My assumption is that because policing tends to attract authoritarian types and authoritarian types are more likely to be R rather than D police unions don’t have to work as hard as other unions as in their case both employee and employer are on the same team.
If the police go on strike, the auto union workers are not going to try to force them back to work.
It is not “trickle down”, it pisses on from a great height.
A rising tide does lift all boats, but that only helps those who already own a boat.
If you want to get ahead, get a job. A good job. And work hard. The hardest workers in most economies are also the lowest paid.
Our state Treasurer has told us that if hospital orderlies and cleaners go ahead with industrial action “lives will be lost”. If that really is true, then they are worth many multiples of their current wages.
twiliter @5, I was primarily disagreeing with the idea that the ultra-wealthy are ultra-wealthy in part because they somehow are more frugal. They are not frugal, they spend huge amounts of money because they can. They don’t “have to” have second homes and mansions and extravagant cars and luxury vacations, but they want to and the have enough money to do so. They can save large amounts of money because they have even larger amounts of money.
I guess part of the problem, to me, is that people of more modest means are criticized because they don’t save enough; people say they should give up “luxuries” like watching movies or getting coffee out. I don”t think it’s reasonable to suggest that these people are not wealthy because they spent money they didn’t need to spend, when wealthy people buy the same things and way more; the wealthy people don’t need to buy those things, either.
As you said, the wealthy have a different concept of “excess”. One of the topics in “Uneasy Street” is what people mean when they talk about “cutting back” on their spending, and usually it’s abandoning extreme luxury items like yet another house.

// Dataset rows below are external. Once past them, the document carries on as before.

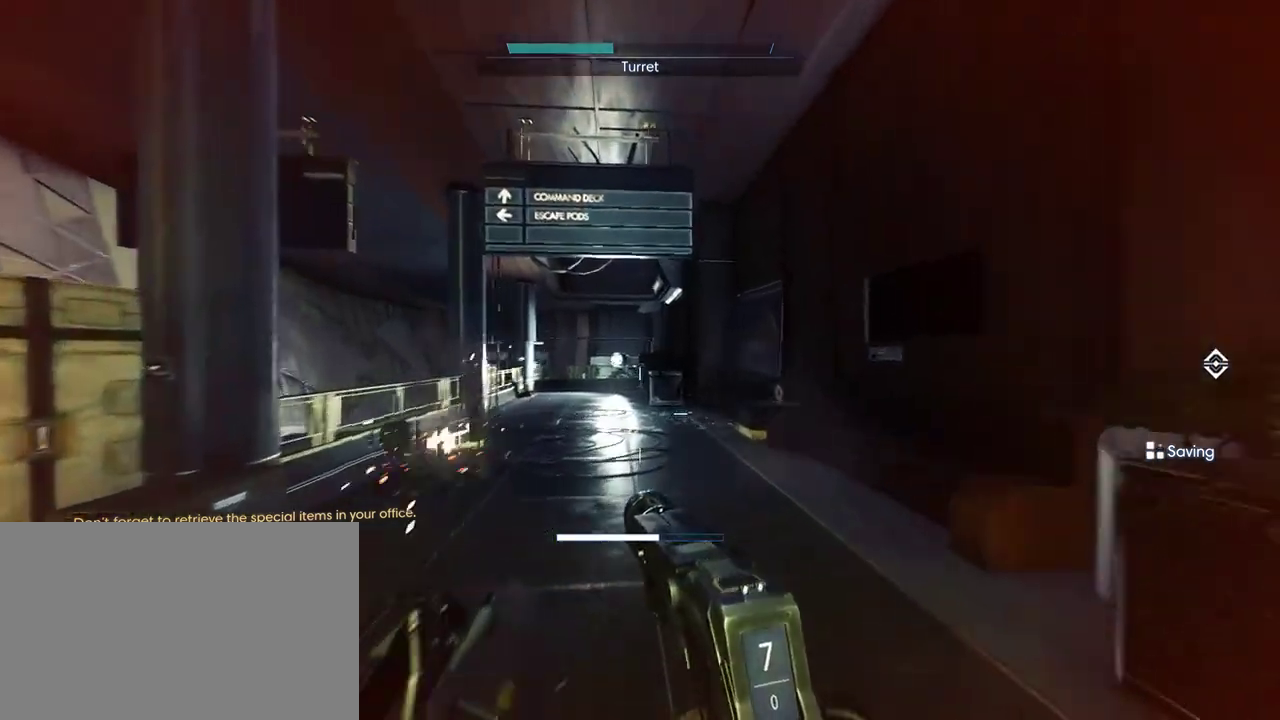
{"keys": ["shift", "w"], "mouse": [], "events": []}
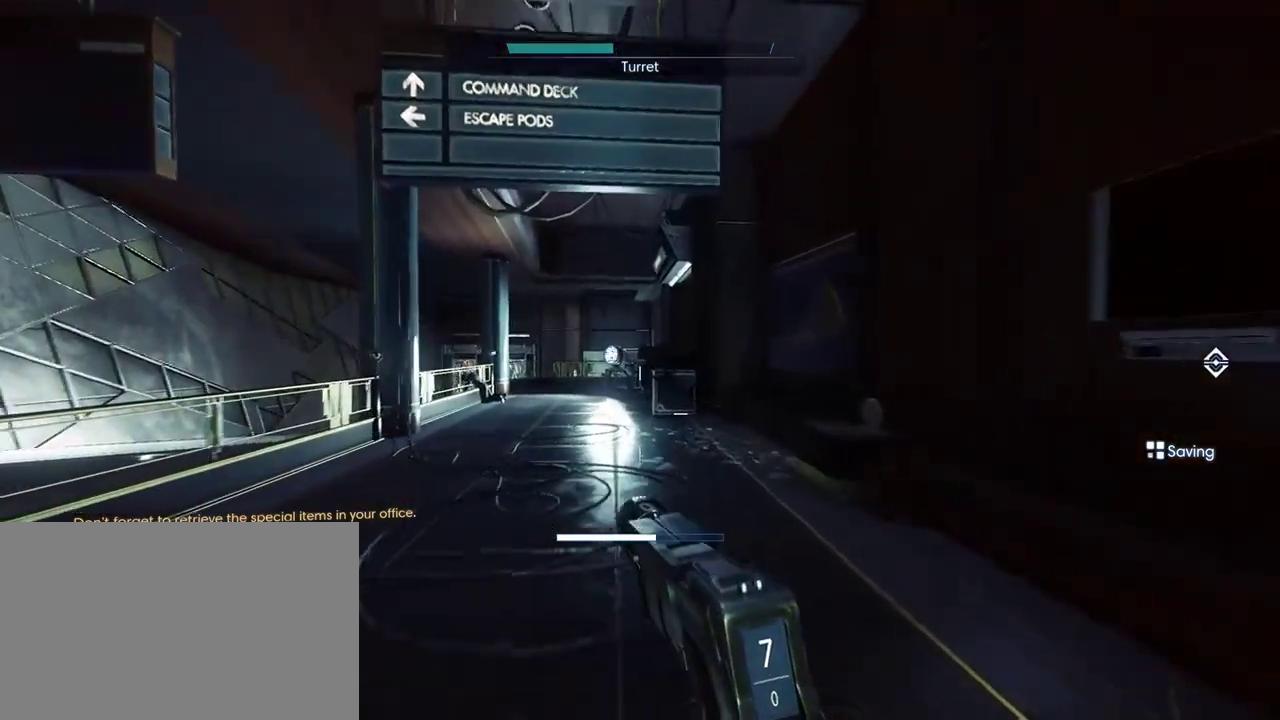
{"keys": ["shift", "w"], "mouse": [], "events": []}
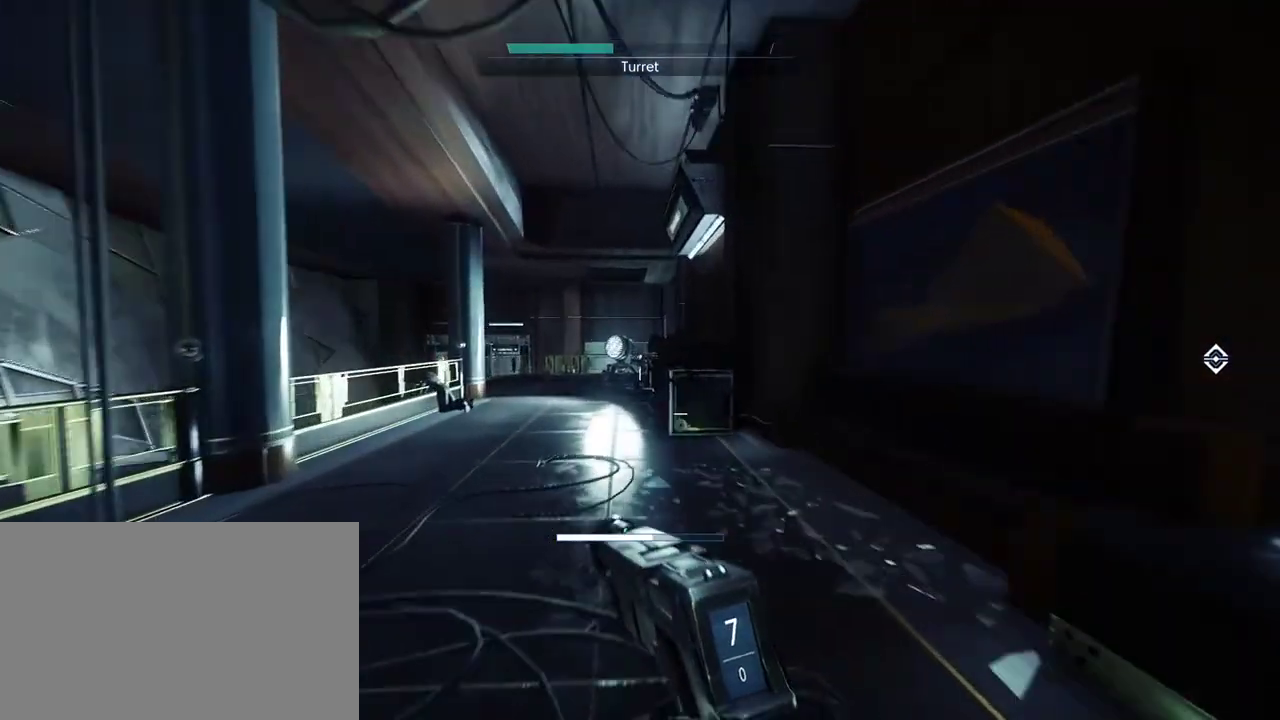
{"keys": ["shift", "w"], "mouse": [], "events": []}
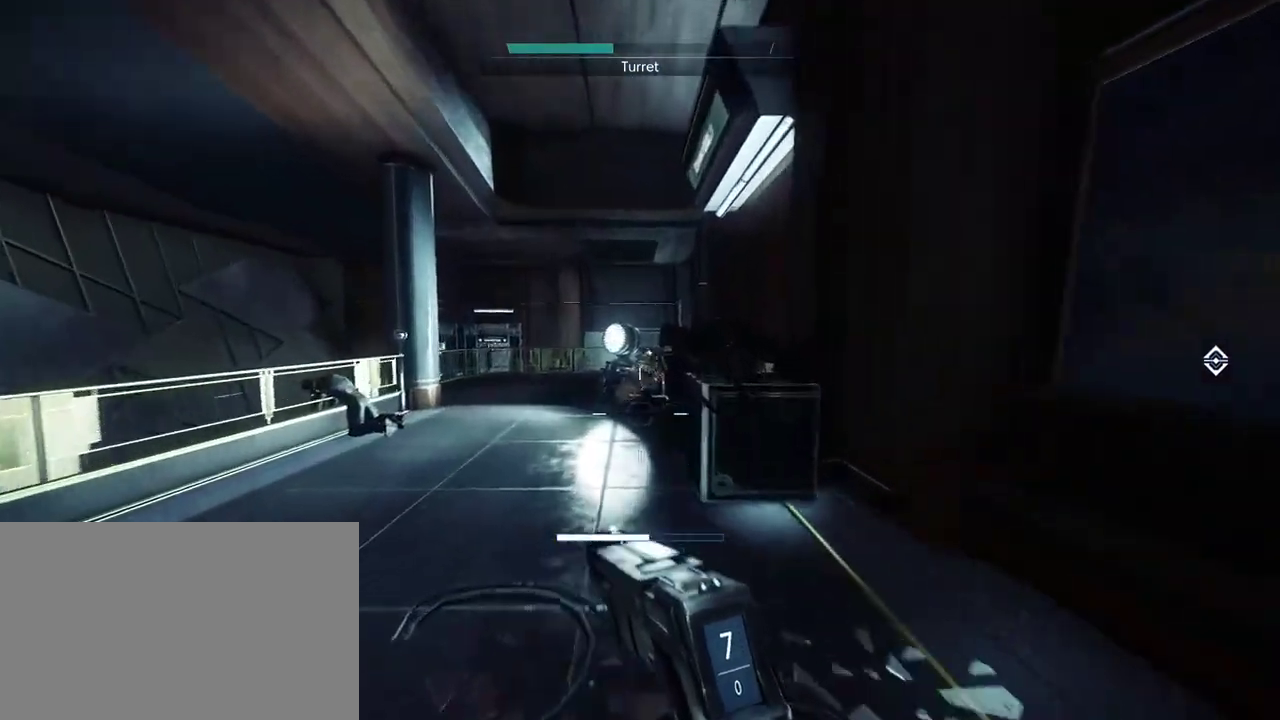
{"keys": ["shift", "w"], "mouse": [], "events": []}
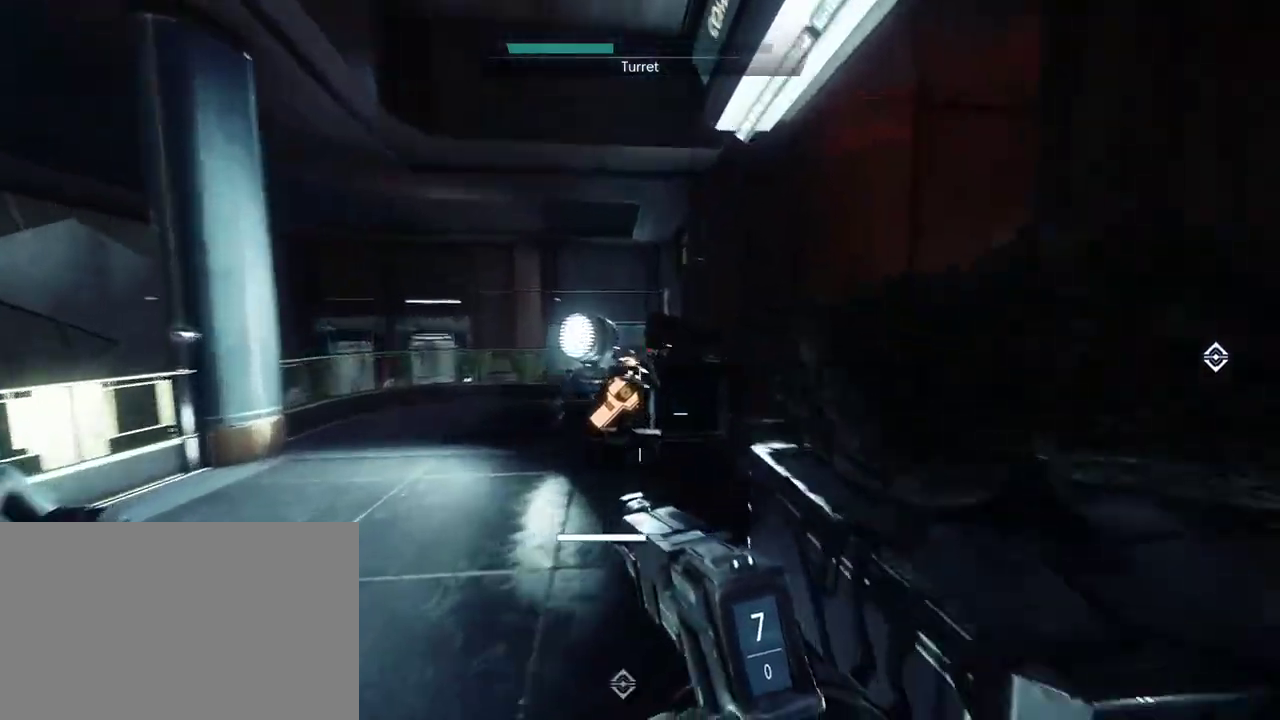
{"keys": ["shift", "w"], "mouse": [], "events": []}
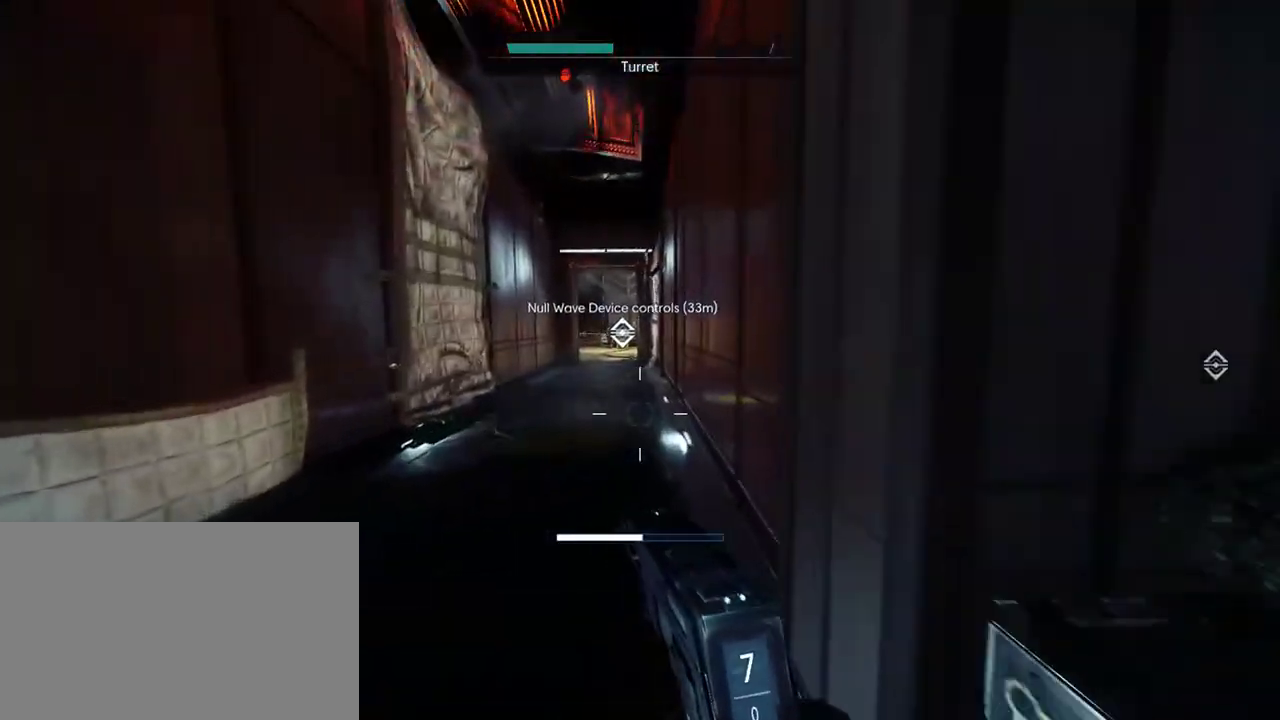
{"keys": ["shift", "w"], "mouse": [], "events": []}
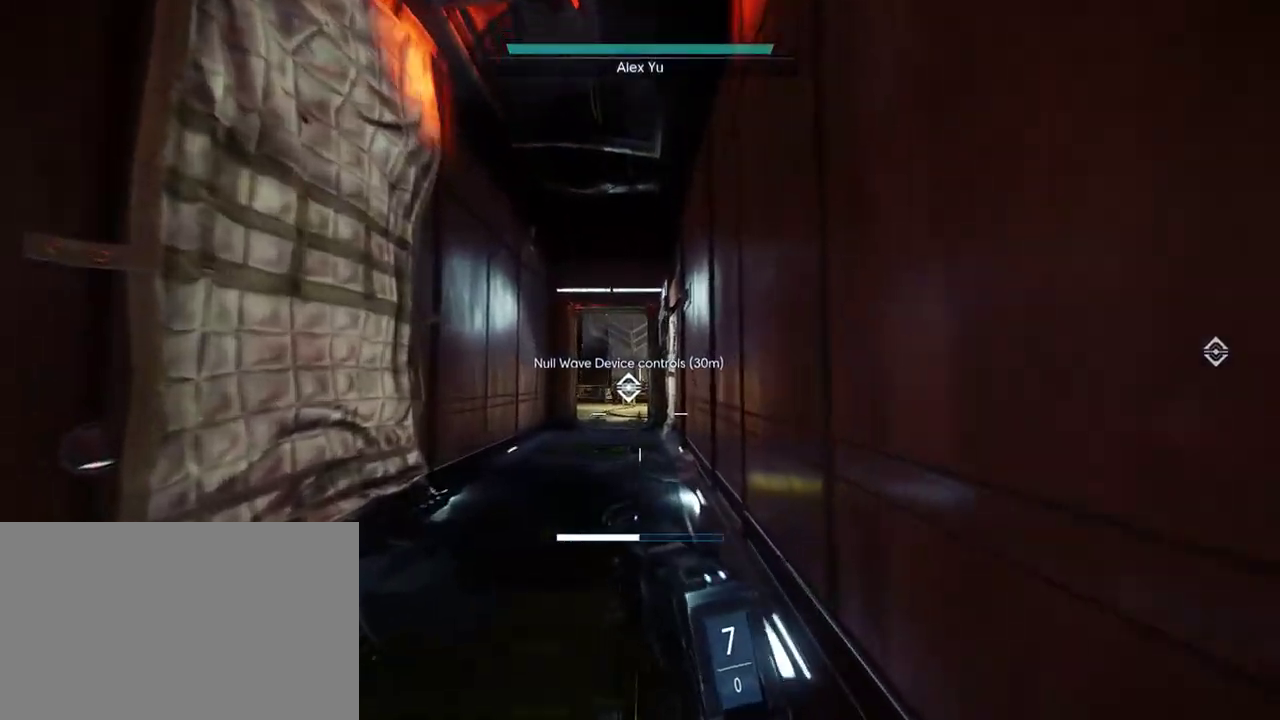
{"keys": ["a", "shift", "w"], "mouse": [], "events": [[350, "a", "down"]]}
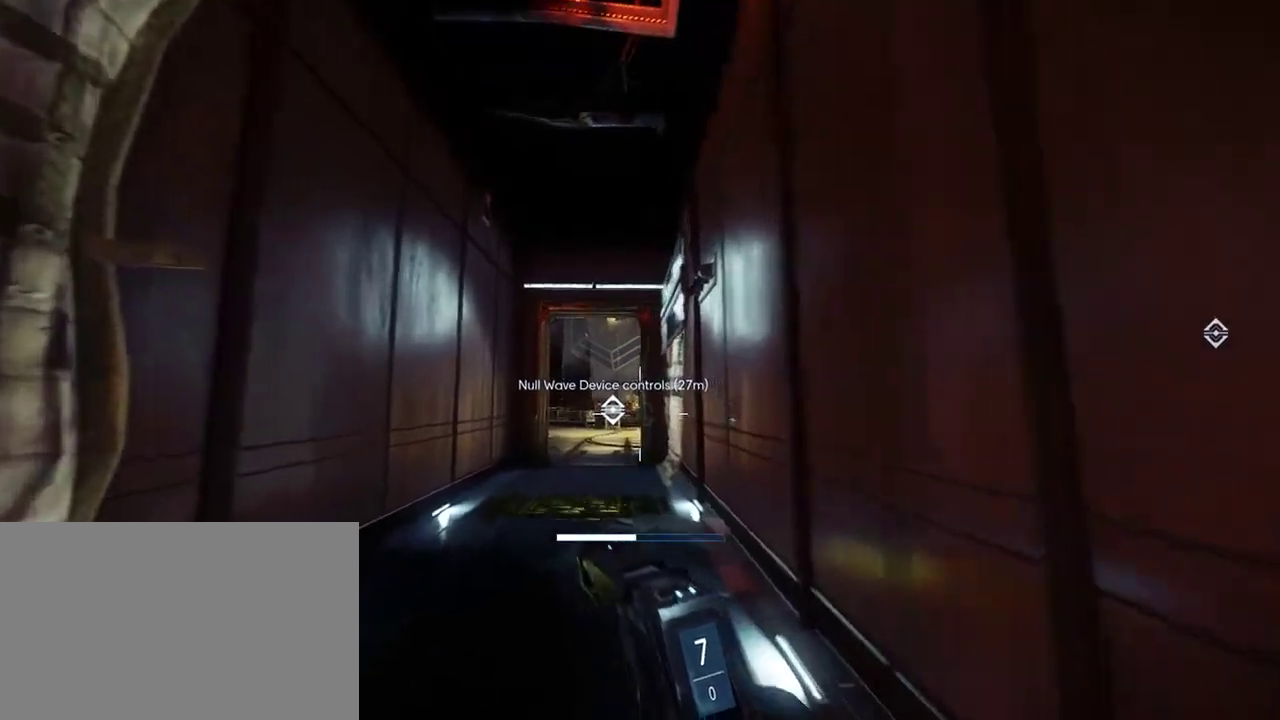
{"keys": ["shift", "w"], "mouse": [], "events": [[133, "a", "up"]]}
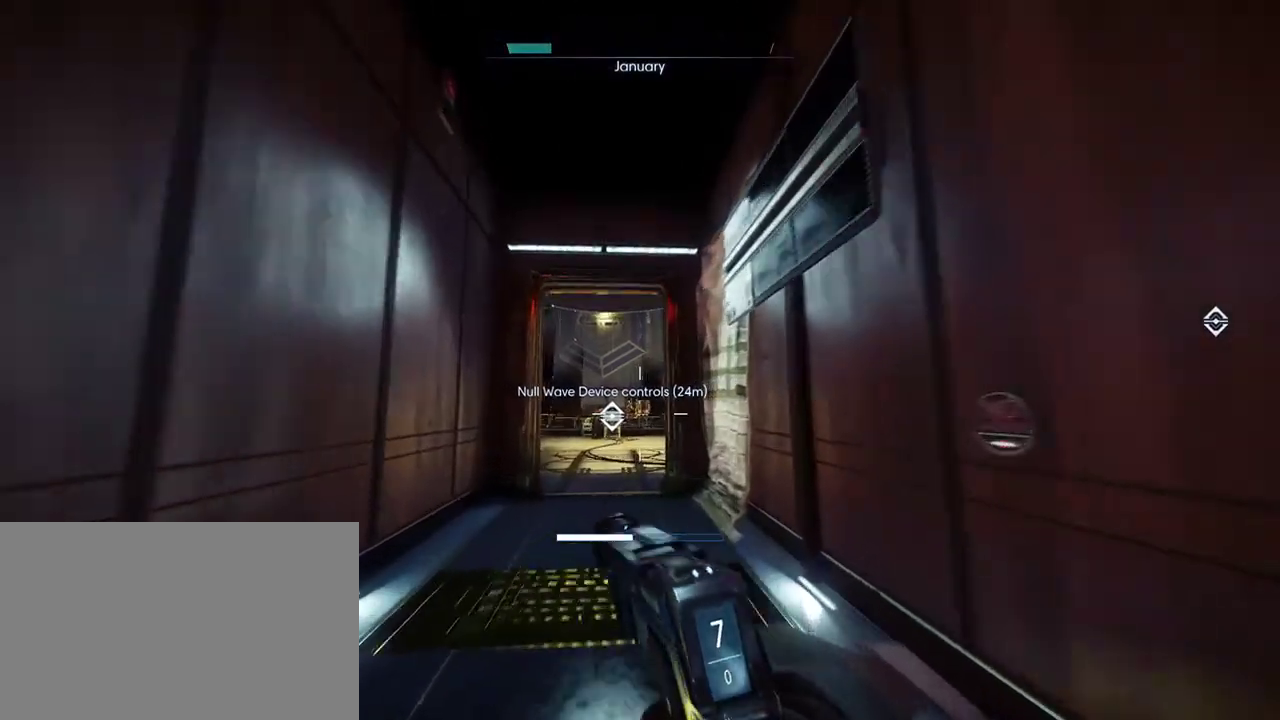
{"keys": ["shift", "w"], "mouse": ["left"], "events": [[467, "mouse_left", "down"]]}
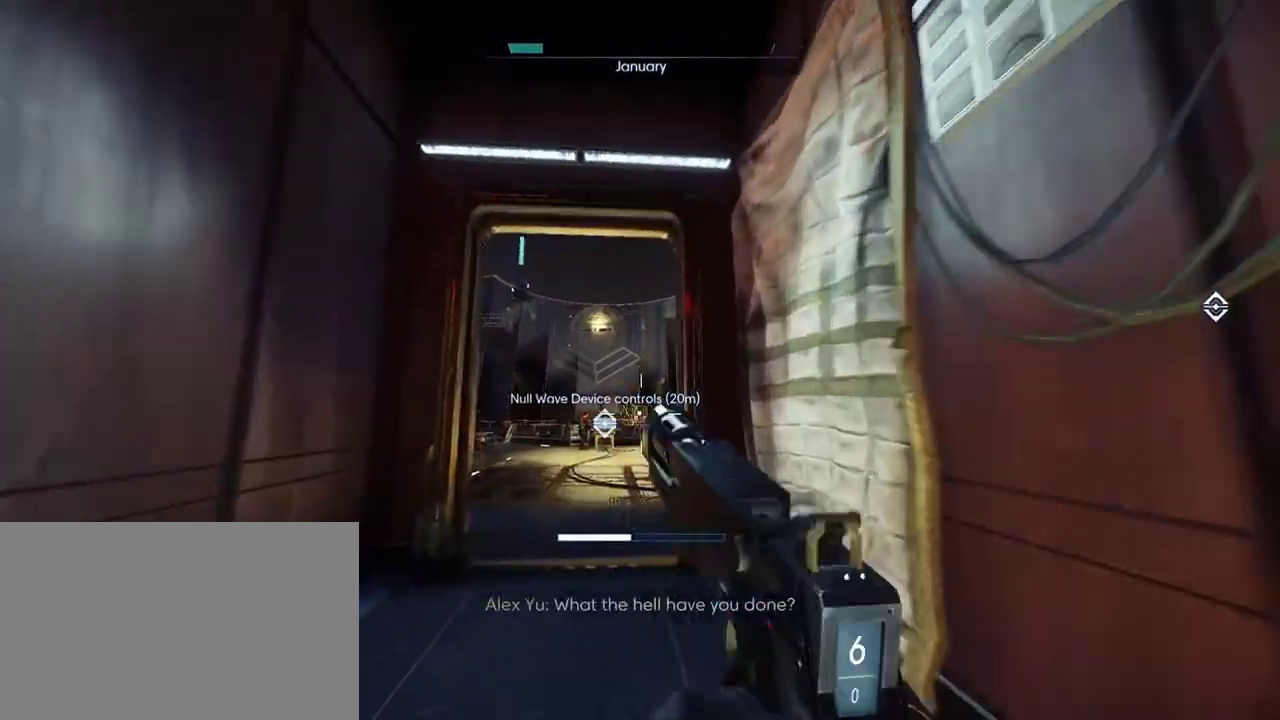
{"keys": ["shift", "w"], "mouse": [], "events": [[33, "mouse_left", "up"]]}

Which brings to mind a book I was reading about doctors and the pharmaceutical industry. The doctor who wrote it was unhappy with how psychiatry had become just a medicine prescribing service, and were not doing the real work of psychiatry anymore. But at one point, he said that was because of necessity. If he actually did therapy, he could only see 2 patients an hour, and that would reduce his income dramatically. Then he said (not an exact quote, so I won’t put it in quotes) how can he possibly live on only $120 an hour? I could tell him how. I’ve been doing it for years, and expect to spend the rest of my life doing it. I live a comfortable life, and I eat well.
I have begun t realize from listening and reading that doctors believe they are poorly paid. They seem to think they are not making more than anyone else. Which might be why I have had doctors tell me things like anyone can afford $25 a month…this when my total income was only $750 a month, my house payment was $450, and I was raising a teenage boy.
Sack @9 I think it’s a matter of scale. Say someone in the 50th percentile of net worth has a $250K house and a mortgage, and someone in the 95th percentile owns two $1M houses outright. The 50th gal is still spending more of a percentage of her worth and income on a home than the 95th gal with a worth of $30M might only have 10% invested in luxury homes, yet has two different million dollar homes to live in, which the 50th gal would think is excessive. That being said, unless a wealthy person buys only the most expensive of everything, gasoline is still the same price, groceries are still the same price, electricity, etc., you get the idea. The scale of wealth is relevant as to what most people would count as miserly or excessive. Jeff Bezos pays the same price for a Whopper at Burger King as the rest of us, yet he could by a whole city’s worth of homes (depending on the city). I still think the ultra rich are much more careful about spending than the general population, even if they don’t have to be.